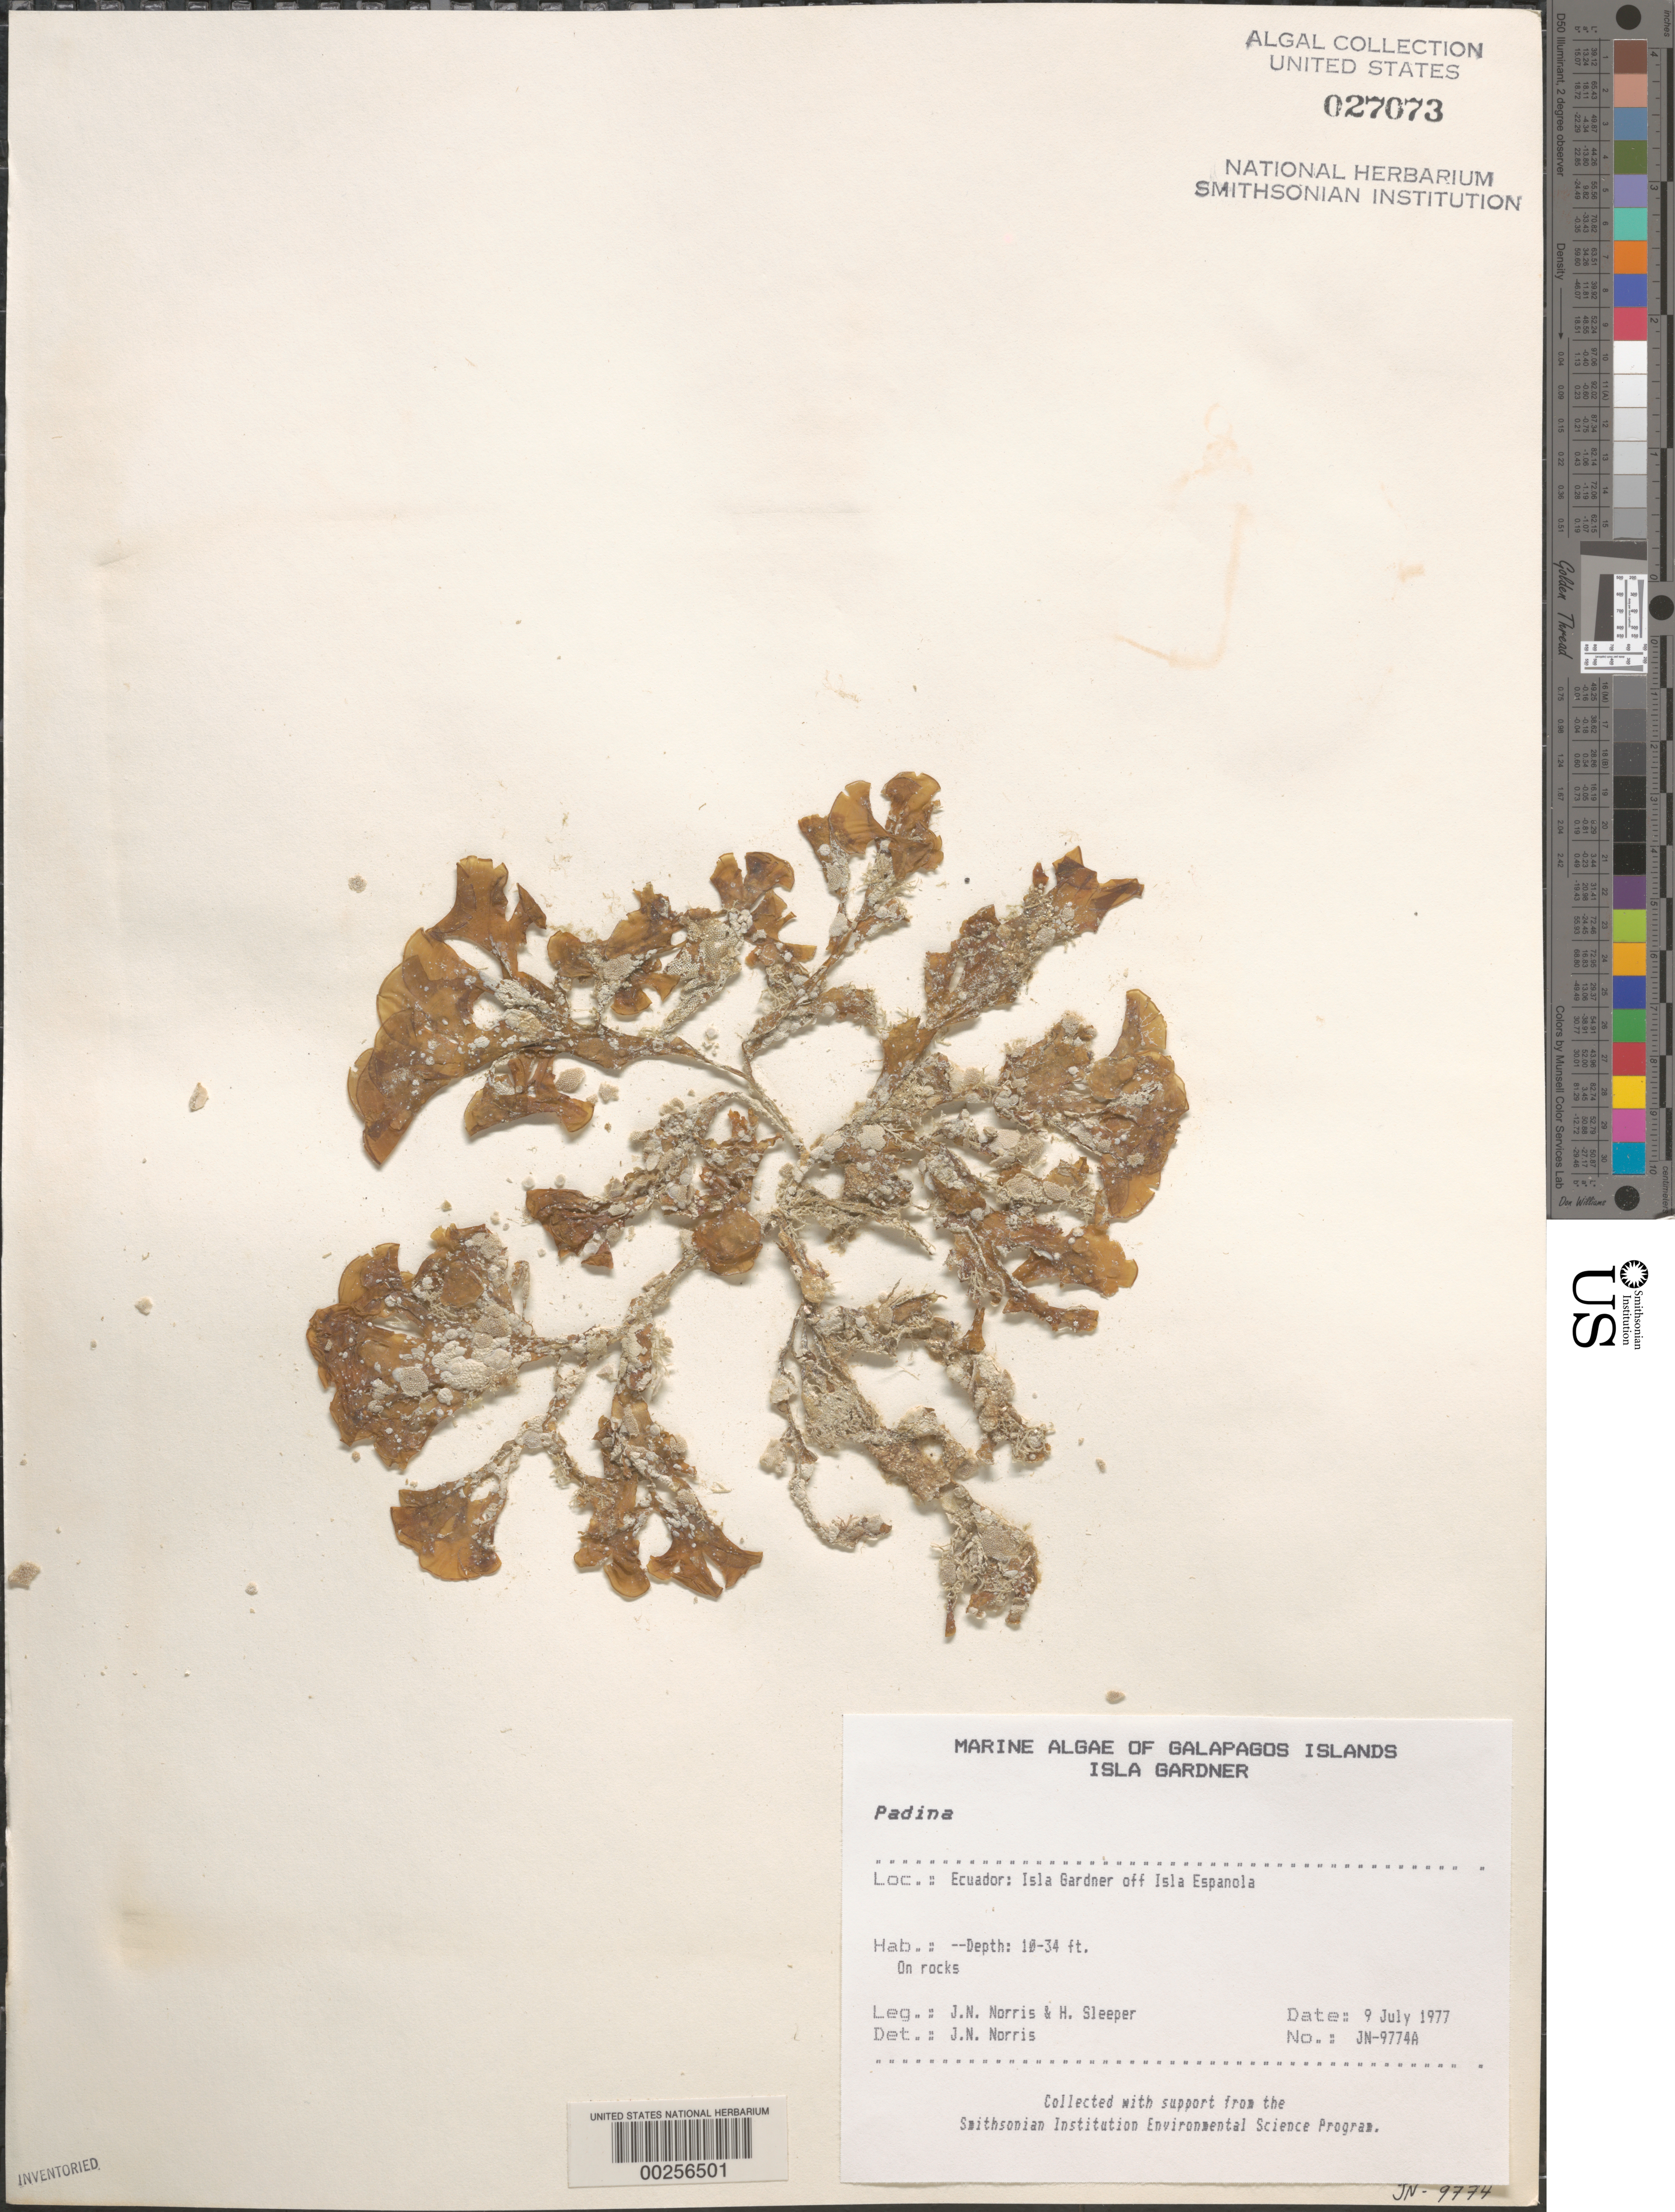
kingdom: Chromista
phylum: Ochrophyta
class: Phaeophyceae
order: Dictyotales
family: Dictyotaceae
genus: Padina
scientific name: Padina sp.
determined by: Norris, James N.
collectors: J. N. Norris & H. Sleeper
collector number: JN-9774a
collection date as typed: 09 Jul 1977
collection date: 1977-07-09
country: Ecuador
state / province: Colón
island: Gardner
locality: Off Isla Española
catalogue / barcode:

#####

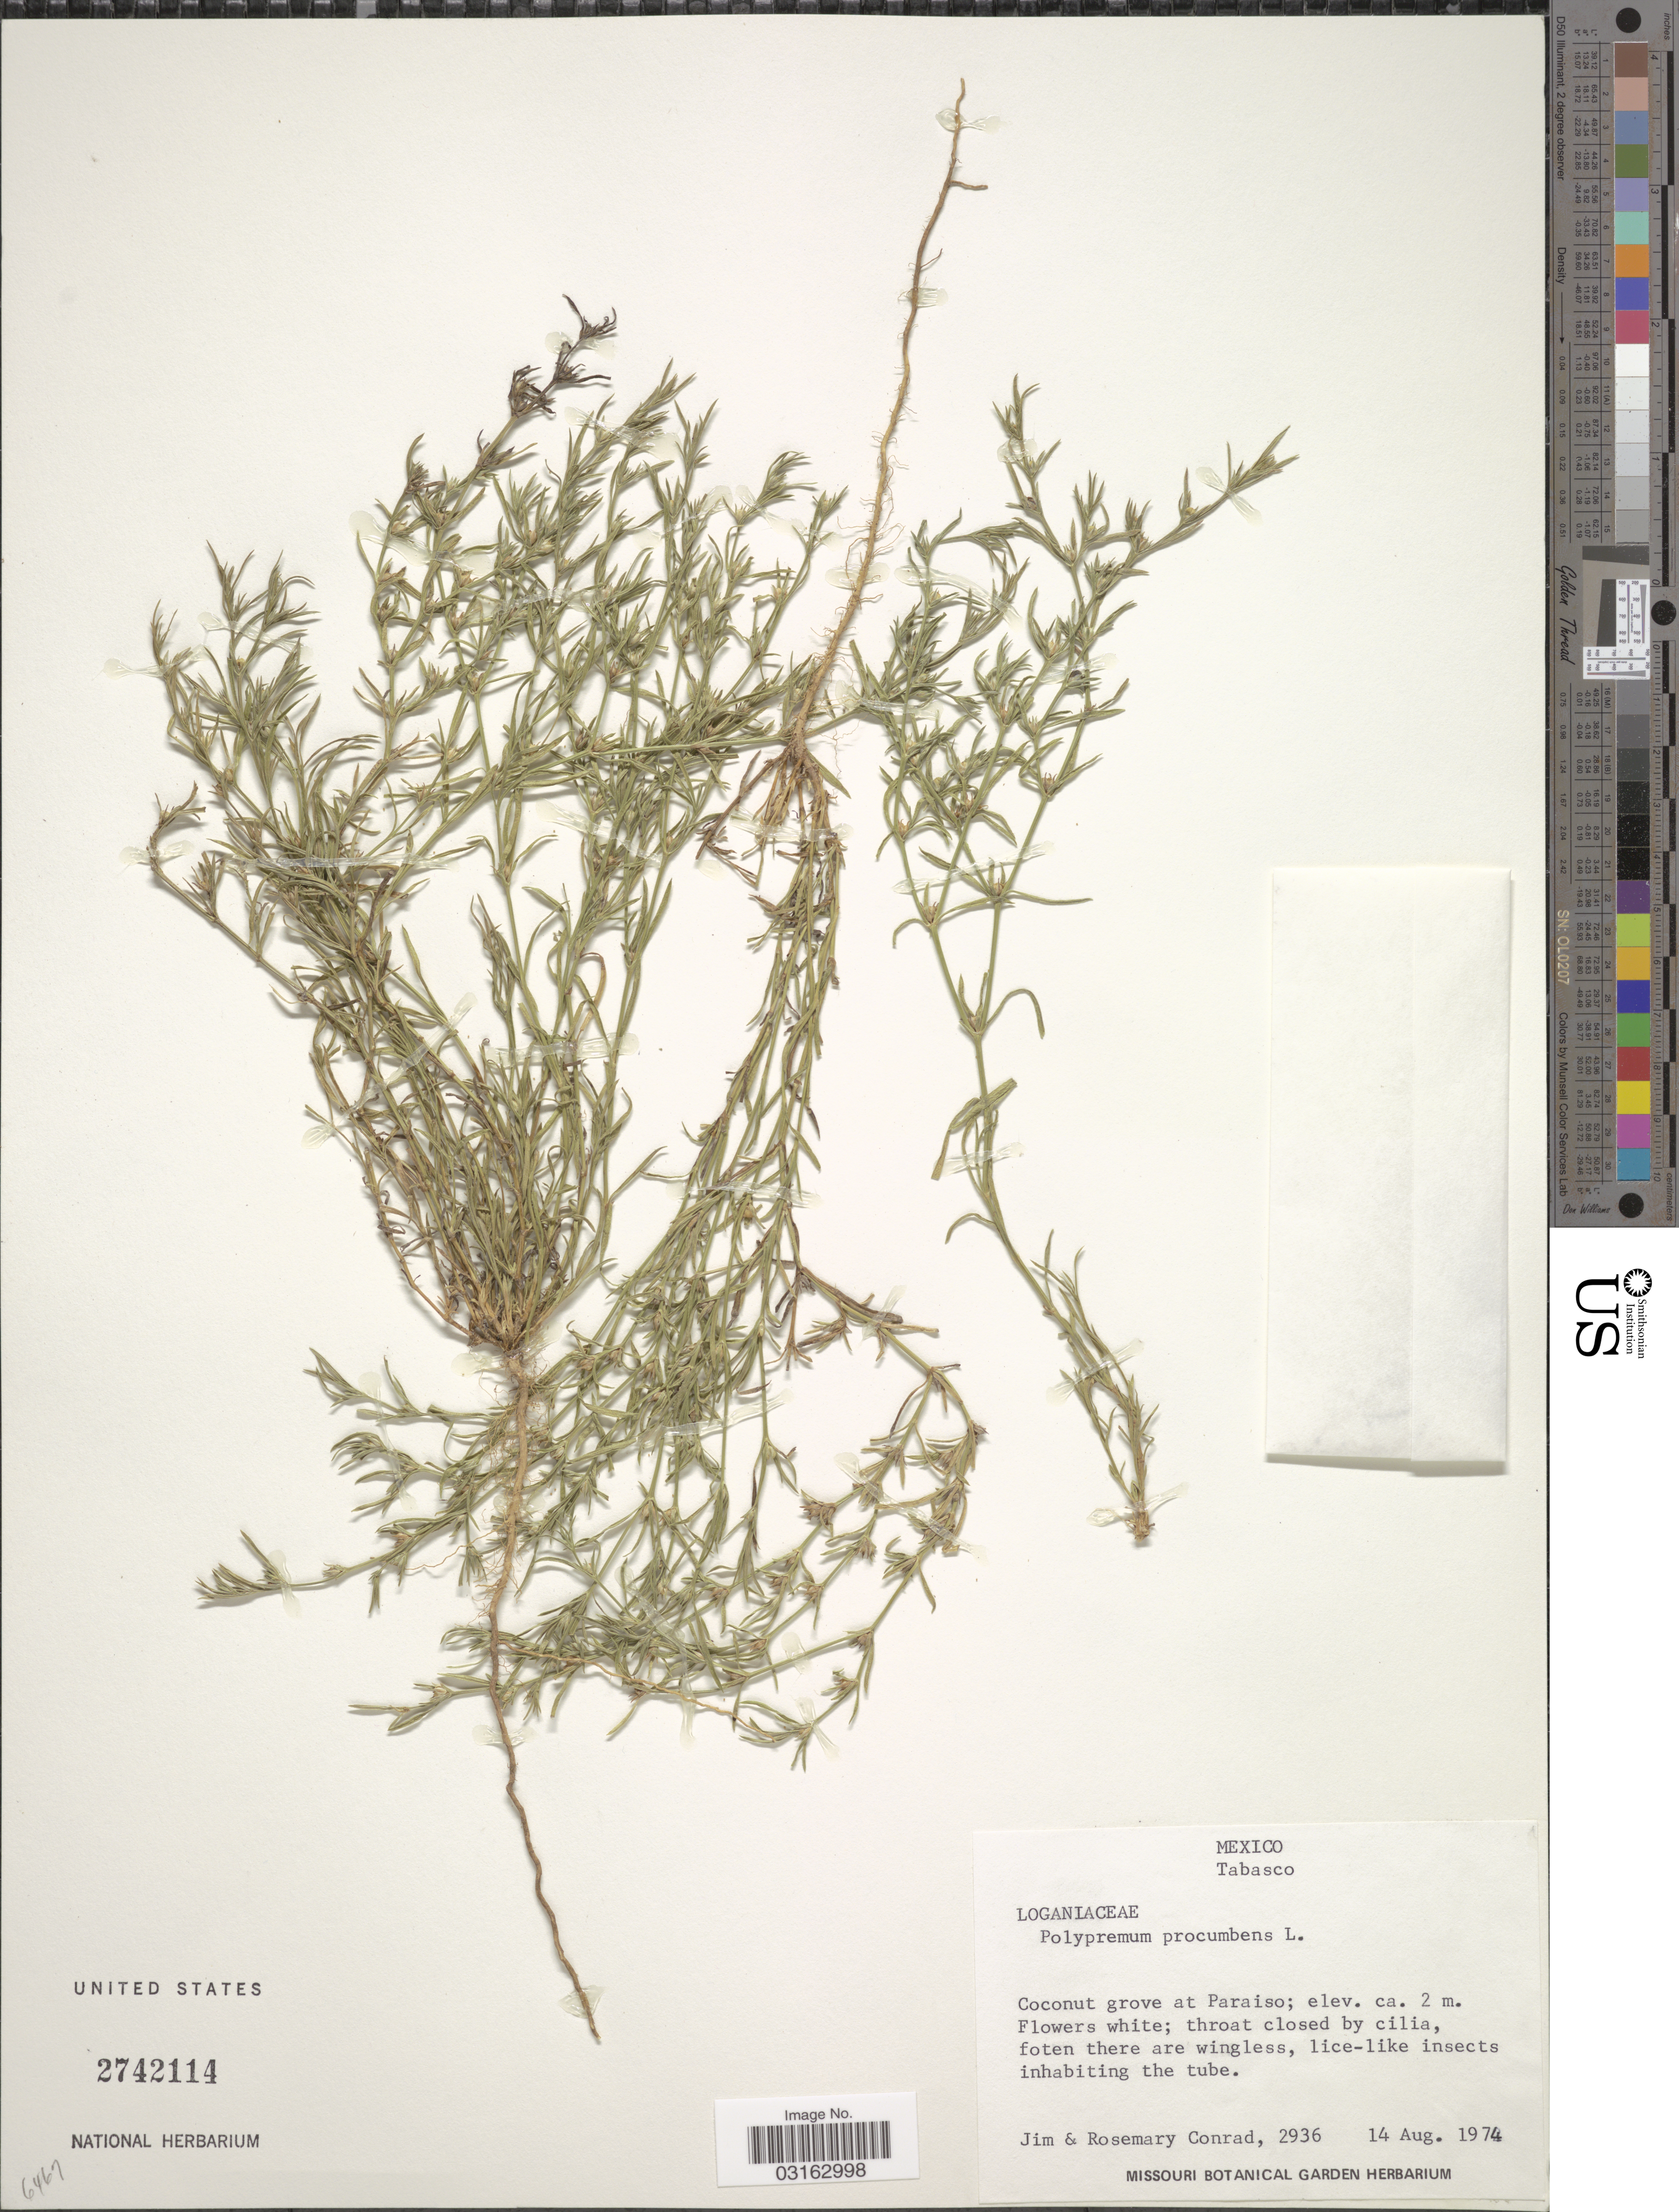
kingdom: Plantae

#####

▸ **Szczegóły zadania**
Podmień „country” na „nation” w wierszach od tego, który zawiera „collectors: J. N. Norris & H. Sleeper”, do tego, który zawiera „locality: Off Isla Española”, włącznie. Podaj te wiersze ponownie, a poza tą zamianą pozostaw je bez zmian.

▸ **Wynik końcowy**
collectors: J. N. Norris & H. Sleeper
collector number: JN-9774a
collection date as typed: 09 Jul 1977
collection date: 1977-07-09
nation: Ecuador
state / province: Colón
island: Gardner
locality: Off Isla Española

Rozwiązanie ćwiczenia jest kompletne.